Competing ideologies suggest that the marriage of convenience will be short-lived. Nevertheless, it risks alienating the few remaining officials in the NDP and military willing to dialogue with ElBaradei's movement. The NAC's relationship with Egyptian security forces has been strained since the group issued a series of derisive statements on Egypt's Gaza border policy, reportedly under the influence of a cadre of ex- Kefaya supporters.
For this and many other reasons, ElBaradei's presidential bid is an exceedingly long shot. Even if he were to set aside his reticence to campaign as a politician in a hostile and deliberately depoliticized system, Egypt's Emergency Law would likely bar ElBaradei from formally running, as would the constitution's convoluted candidacy requirements.
Perhaps seeking to avoid the treatment of Ayman Nour after his el-Ghad party was granted license in October 2004, ElBaradei has said he would run for president only if the constitution were changed to permit fair competition from independent candidates.
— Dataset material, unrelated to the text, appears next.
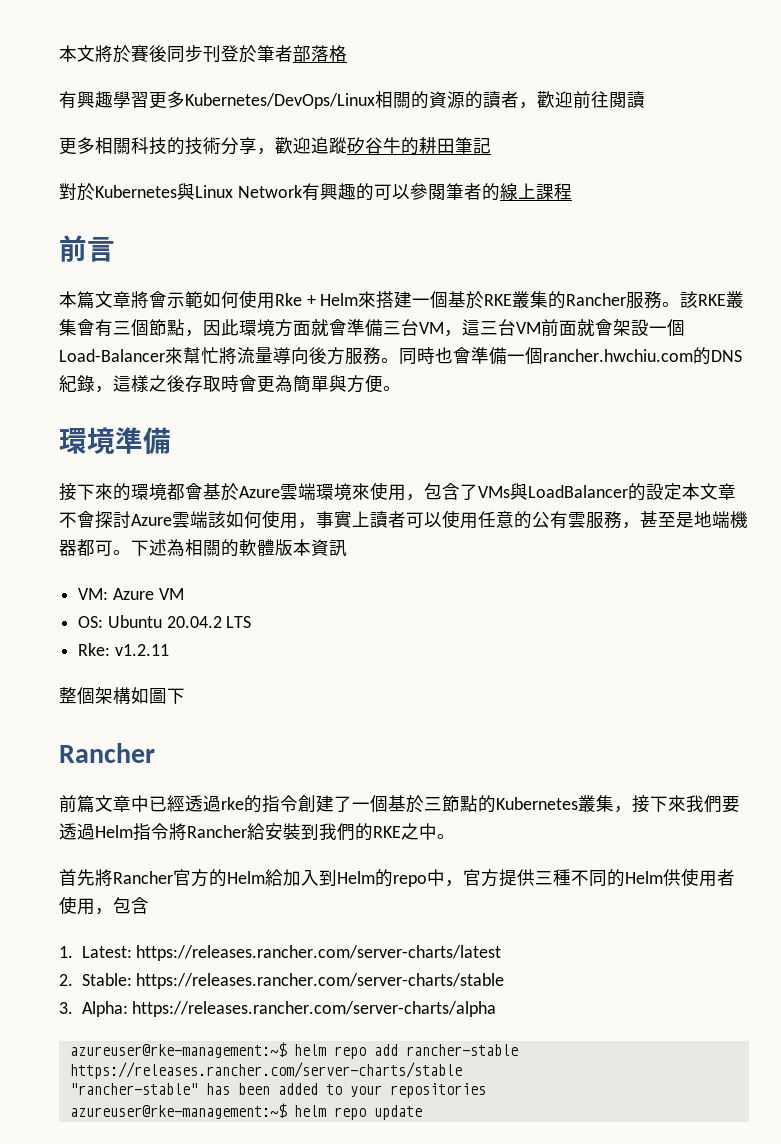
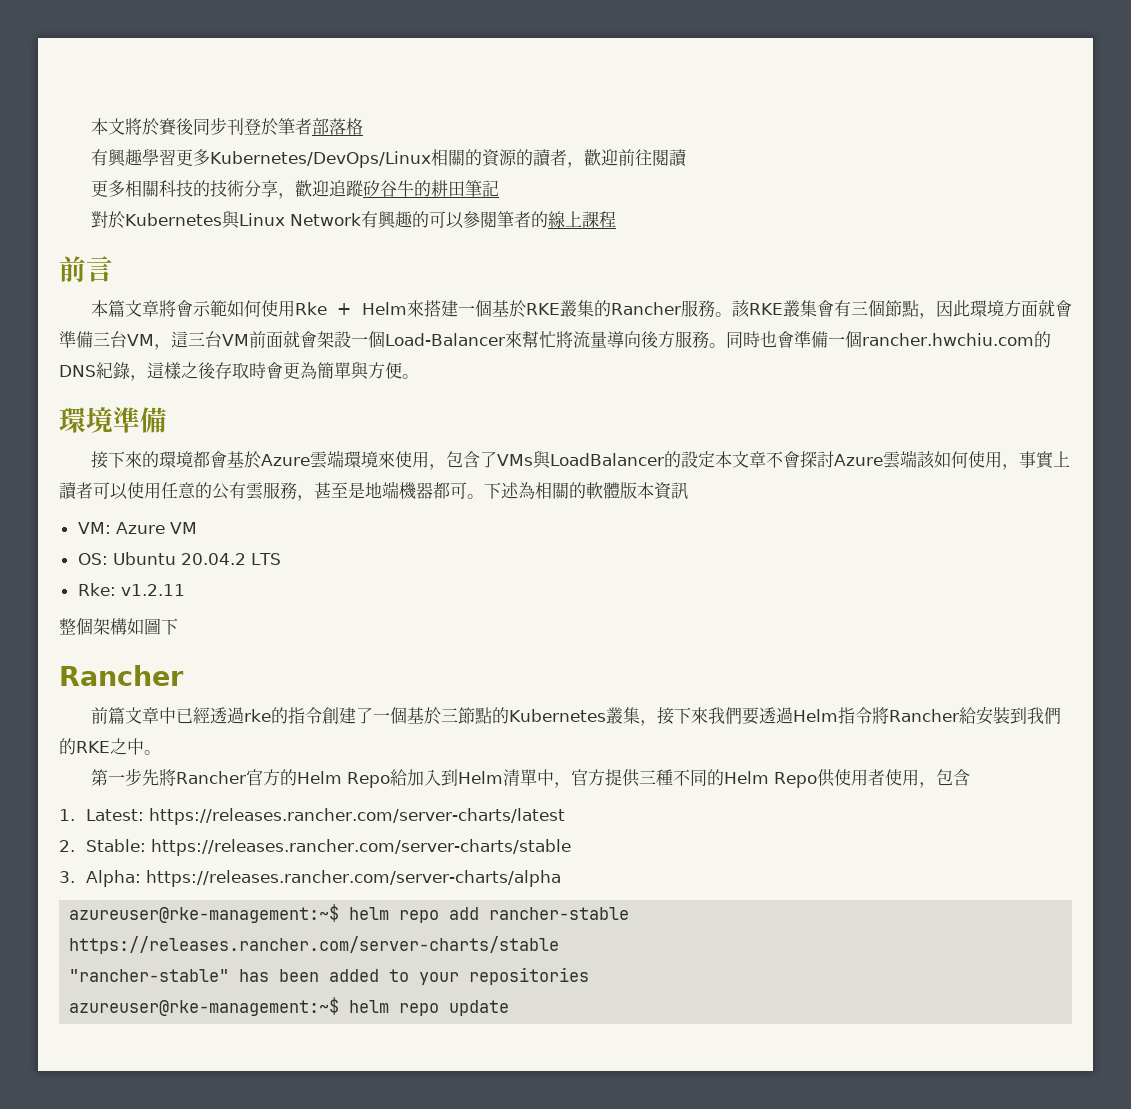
[59,869,77,886] 首 -> [90,768,142,786] 第一步
(265, 877) none -> [346,772,390,788] Repo
[375,869,427,887] 的repo -> [502,769,537,786] 清單
(663, 877) none -> [773,772,817,788] Repo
Article 76 currently prohibits individuals who have not occupied a senior leadership position in a political party for a year from running for president, making it almost impossible for an independent to get on the ballot.
But Mubarak has little incentive to acquiesce to demands for the removal of restrictions that play an important role in the regime's political war against the Muslim Brotherhood. And even if the regime is convinced of the need to liberalize the political arena, it is by no means clear that the former IAEA chief is capable of passing electoral muster. ElBaradei's absence from Egyptian politics since the late 1970s has deprived him of a reliable constituency. He has no grassroots or vanguard organization to work with, and there are few indicators of support outside of Cairo and a number of scattered expatriate communities in the United States and the Gulf region. While it's true that groups of online ElBaradei activists reach into the tens of thousands, it has yet to be proven that domestic support can be rallied for demonstrations anywhere near the scale of the April 6 youth-movement protests of 2008.
Whether or not ElBaradei has yet made the realistic assessment that competing directly against Hosni Mubarak is a losing battle, the question of Egypt's political future is exceedingly unlikely to be decided anywhere but within the inner regime. In any case, a president with the vague policies and unsustainably disparate support that characterize ElBaradei's embryonic movement could seriously destabilize Egypt.
But by pushing for credible reform as an independent and as-yet-undomesticated member of the opposition, ElBaradei can move beyond the current hype and provide a non-ideological opposition rallying point as Egypt considers its post-Mubarak future.